José De Mier Guerra /

El Cerro de Santa Ana

Son muchas las veces que he subido al cerro de Santa Ana, no solo los días de romería. De pequeño a menudo me mandaban allí para sacar "arena para fregar", o iba para jugar con los compañeros en las abandonadas canteras que se encontraban en la parte trasera o para hacer guerras con "los tomatitos del diablo", que eran frutos que crecían por la ladera de unas matas grandes con púas y flores de colores violetas, redondeados, mas pequeños que los tomates comestibles y de tonos verdes, amarillo y negro. Su interior tenía como una ceniza semi-líquida que manchaba la ropa. De mayor, además de para ver a la Santa, subo a admirar la hermosa vista que desde allí se domina. Incluso intervine en la reparación de la ermita a la que se colocó una nueva solería y se restauró su imagen. Me apasiona el cerro hasta con levante.

A pesar de tener tanta relación con la ermita y de haber hablado con tantas personas sobre el cerro de Santa Ana, nadie me contó nunca el enterramiento, en el cerro, del general francés Senármont, del coronel Degennes y del capitán Pinondelle, que se produjo el 28 de octubre de 1810. Los tres habían perecido el día anterior mientras inspeccionaban la batería francesa de Vallette en el término de Chiclana. Un obús de 8 pulgadas lanzado por los españoles desde la batería de los Ángeles les alcanzó de lleno causándoles la muerte.

Todo el sepelio se celebró con gran pompa, como muy bien nos describe el historiador Juan Torrejón en su artículo del Diario de Cádiz del 26/4/2011. Seguro que, con la presencia obligada de casi todos los chiclaneros, se velaron los cadáveres en la casa de D. José Retortillo, conde de Torres.

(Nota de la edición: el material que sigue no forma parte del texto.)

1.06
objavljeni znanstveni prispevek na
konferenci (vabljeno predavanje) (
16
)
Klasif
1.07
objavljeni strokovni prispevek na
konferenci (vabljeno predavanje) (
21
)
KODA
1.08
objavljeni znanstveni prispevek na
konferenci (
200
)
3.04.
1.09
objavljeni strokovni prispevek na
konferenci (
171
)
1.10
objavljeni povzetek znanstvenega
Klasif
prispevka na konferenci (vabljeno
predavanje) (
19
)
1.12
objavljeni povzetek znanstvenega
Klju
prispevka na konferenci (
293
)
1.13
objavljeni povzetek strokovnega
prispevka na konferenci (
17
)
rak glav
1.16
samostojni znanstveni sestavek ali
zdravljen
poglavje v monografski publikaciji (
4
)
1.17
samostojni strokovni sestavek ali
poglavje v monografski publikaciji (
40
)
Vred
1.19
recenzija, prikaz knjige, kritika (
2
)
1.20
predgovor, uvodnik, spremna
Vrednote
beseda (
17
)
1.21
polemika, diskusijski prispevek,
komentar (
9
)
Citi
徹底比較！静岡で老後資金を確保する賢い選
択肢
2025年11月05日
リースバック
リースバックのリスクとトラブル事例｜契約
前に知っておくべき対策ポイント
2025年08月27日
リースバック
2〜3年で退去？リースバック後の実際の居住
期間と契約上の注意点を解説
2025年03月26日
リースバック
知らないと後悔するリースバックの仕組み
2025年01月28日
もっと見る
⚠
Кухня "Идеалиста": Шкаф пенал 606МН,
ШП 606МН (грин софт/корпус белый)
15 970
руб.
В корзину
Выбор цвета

La ceremonia religiosa se celebró en la Iglesia de San Telmo y el enterramiento en la ermita de Santa Ana, con la presencia de los generales Cassagne y Villatte que expresaron su pena y la del ejército de Napoleón por tan sensible pérdida.

Los chiclaneros que ya llevaban sufriendo la ocupación francesa más de ocho meses tuvieron que reprimir su sonrisa de satisfacción ante el acierto de la artillería española, pues aunque hubiera sido un poquito de chamba, había servido par frenar los humos de la potente artillería francesa. No vieron con agrado que aquel lugar se le quisiera llamar a partir de entonces como el cerro de Senármont.

Coincidiendo con la nueva invasión de los franceses por el ejército de los "Cien mil hijos de San Luis", hecho ocurrido solo trece años después de producirse el enterramiento, Amadee de Senarmont, hermano del general, se interesa por el lugar donde se encuentran los restos de su hermano. Le contesta el vizconde Tirlet, comandante de artillería en aquel momento: "Lo que temía ha llegado, los españoles rompieron el entierro en la capilla de Santa Ana y la multitud enloquecida tiró al viento las cenizas del hombre generoso que protegía, en medio de los desastres de la guerra".

Es fácil deducir que una vez que las tropas francesas abandonaron la ciudad en agosto de 1812, los chiclaneros, que subirían para ver la situación de la ermita, se sintieran terriblemente indignados pues la ermita quedó fatalmente inutilizada, su aspecto sería terriblemente triste y sería el origen de la frustración y enloquecimiento de la población que hizo saltar la violencia para que se profanaran y se hicieran desaparecer para siempre aquellos enterramientos.

Ante este hecho, que pudiera interpretarse como irrespetuoso contra el ejército francés, la nueva presencia en la bahía del ejército de Angulema, con la llegada de los "Cien mil hijos de San Luis", de 1823 a 1828 debió de crear nuevas preocupaciones entre los chiclaneros ante la posibilidad de posibles venganzas por parte de las autoridades francesas. El silencio y la idea de olvidar aquellas situaciones de vergüenza y tristeza fueron el motivo de que no se reconstruyera la ermita hasta 1852 y tal vez el fundamento de que popularmente no se comentara ni se hiciera alusión durante mucho tiempo a aquellos penosos acontecimientos.